I’ve been lucky enough to teach many classes in the last year. Not only have I taught lots of classes and lots of people. I’ve entwined lots of different styles and taught many different levels of students as well. There’s obviously a big difference between teaching a room full of novice yogis and teaching a room where most of your students are also teachers. Usually this would be a little intimidating at first as you think you may be judged on your flow, your voice, even your LuLu Lemon attire?
I find teaching both of these classes very helpful and the best way to utilize my skills. When I’m teaching my classes at my studio it’s usually filled with new students, non flexible body builders and people who have never even heard of yoga. I usually plan ahead and know what type of flow I will be doing, what I’m going to value and any specific parts of the body and or muscular system I’ll be focusing on. This can all change the moment I’m ready to teach and I look around my room and all the eager and sometimes terrified faces. One of the many things I am grateful I learned is my ability to change up my flow and postures in an instant due to skill level, class size, mood, requests, injuries etc...

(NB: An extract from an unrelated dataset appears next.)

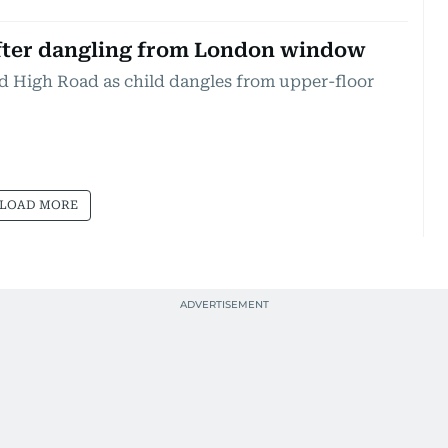
after dangling from London window
rd High Road as child dangles from upper-floor
LOAD MORE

When put in these situations I tend to talk more. I give directions for specific angles, foundation and movement. I feel I can get the class to focus MORE on their body rather than looking at the front of the room trying to duplicate what my body has done.
I’ve taught classes filled with teachers of all levels and found I have to say very little as they are so in tune they already know what I’m going to do and/or say. Considering they’re already so conscious, they know what they should be focusing on.
I am appreciative of BOTH these circumstances as one helps me use my ability to develop my “language of yoga”-being Sanskrit, anatomy, physiology, and values. While the other lets me simply shut up while the student concentrates on breathing and tunes inward.